-- Required action --
Transcribe the data that follows in full. Leave out the pictures.

-- Data excerpt --
※ ※ ※

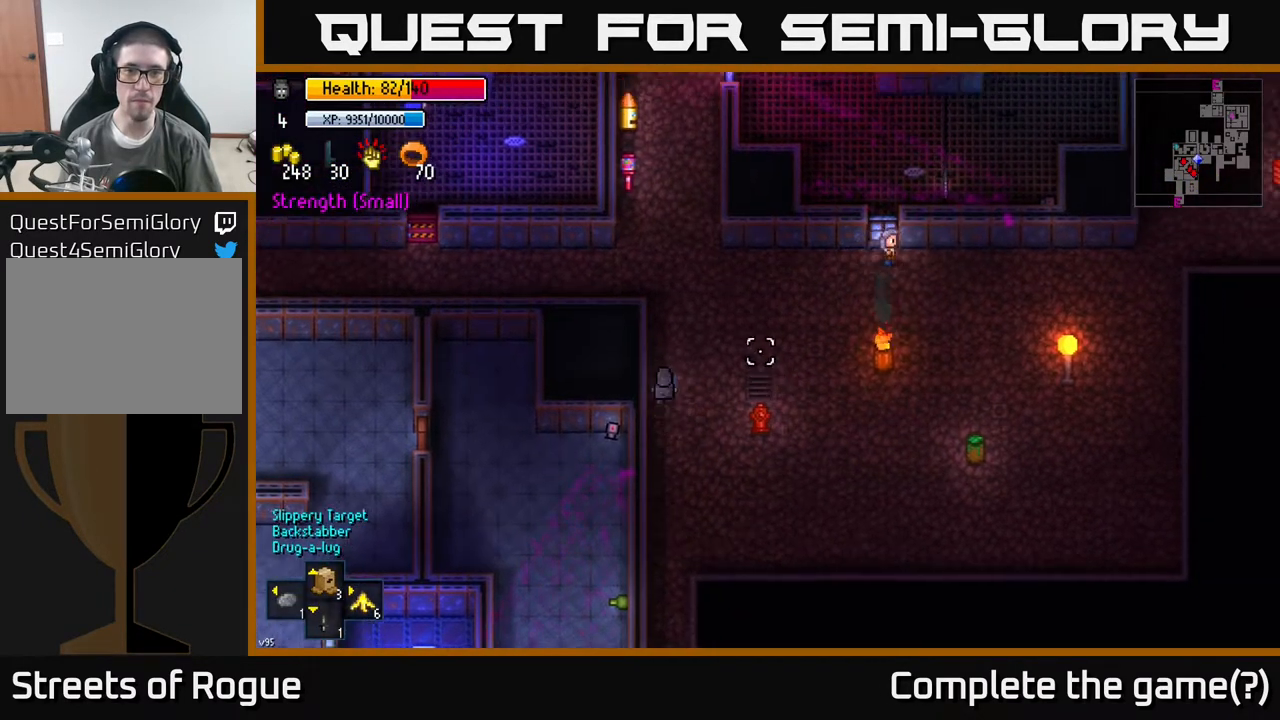
{"buttons": [], "left_stick": "up-right", "right_stick": "up", "events": [[183, "left_stick", "center"], [433, "left_stick", "up"], [500, "left_stick", "up-right"], [500, "right_stick", "up"]]}
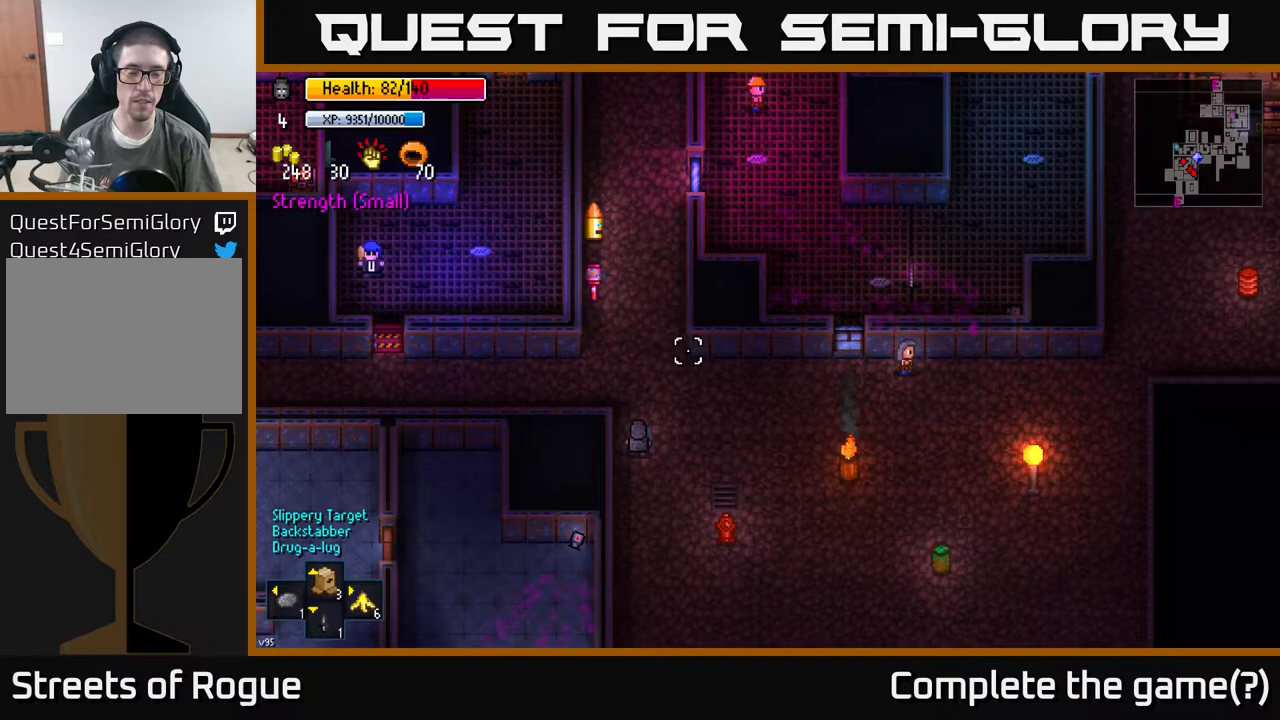
{"buttons": [], "left_stick": "up", "right_stick": "up", "events": [[133, "left_stick", "center"], [350, "left_stick", "up-left"], [467, "left_stick", "up"]]}
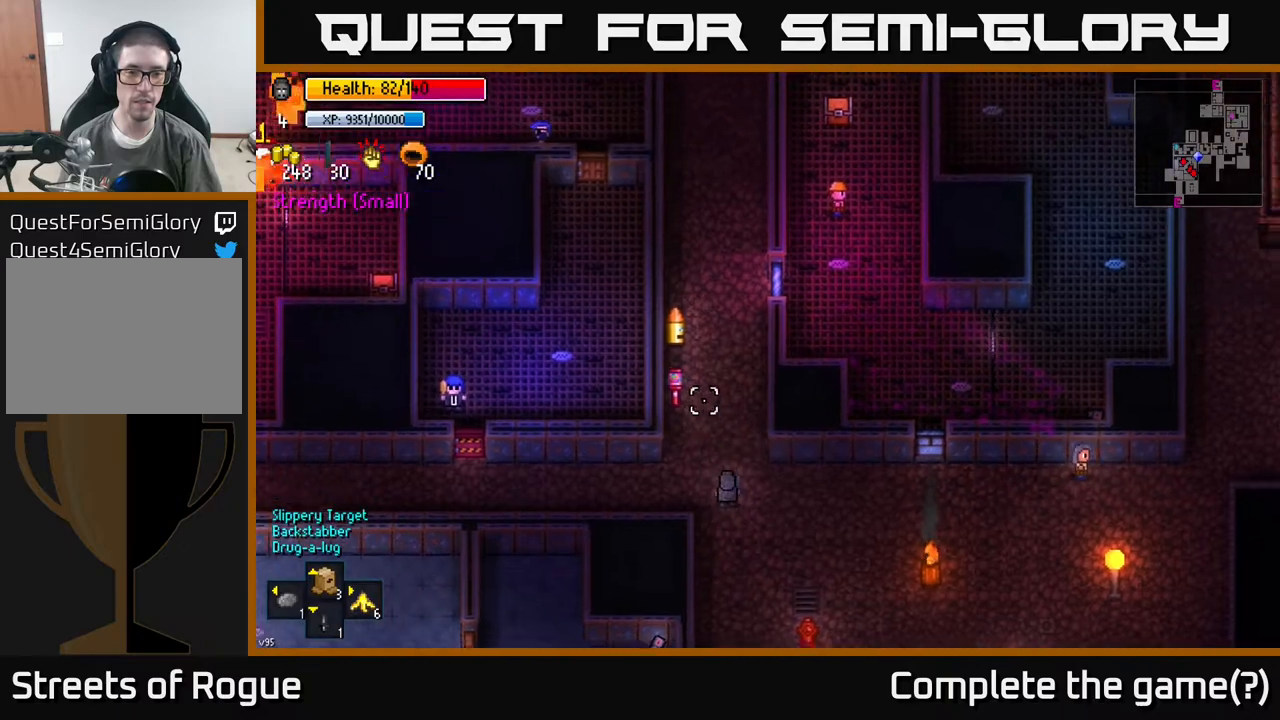
{"buttons": [], "left_stick": "center", "right_stick": "center", "events": [[100, "right_stick", "center"], [250, "left_stick", "center"]]}
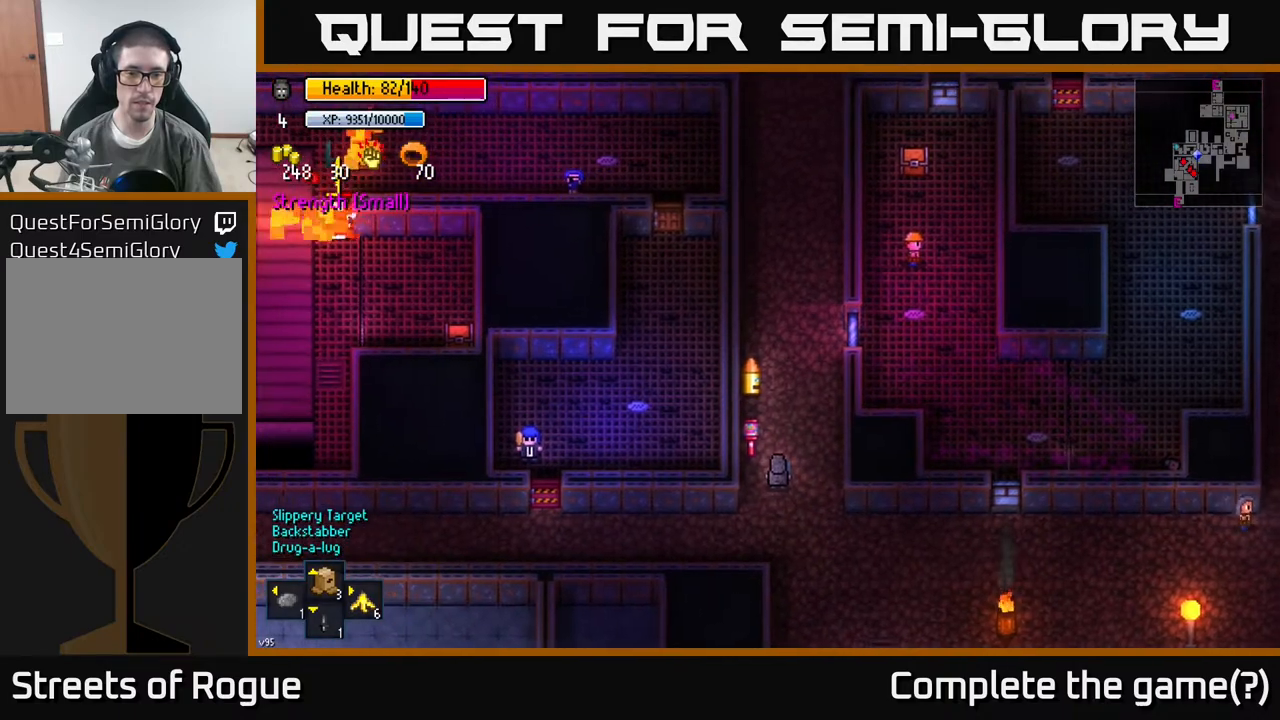
{"buttons": [], "left_stick": "center", "right_stick": "center", "events": [[117, "left_stick", "up-left"], [250, "left_stick", "center"]]}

※ ※ ※

-- Written answer --
{"buttons": [], "left_stick": "up-right", "right_stick": "up", "events": [[183, "left_stick", "center"], [433, "left_stick", "up"], [500, "left_stick", "up-right"], [500, "right_stick", "up"]]}
{"buttons": [], "left_stick": "up", "right_stick": "up", "events": [[133, "left_stick", "center"], [350, "left_stick", "up-left"], [467, "left_stick", "up"]]}
{"buttons": [], "left_stick": "center", "right_stick": "center", "events": [[100, "right_stick", "center"], [250, "left_stick", "center"]]}
{"buttons": [], "left_stick": "center", "right_stick": "center", "events": [[117, "left_stick", "up-left"], [250, "left_stick", "center"]]}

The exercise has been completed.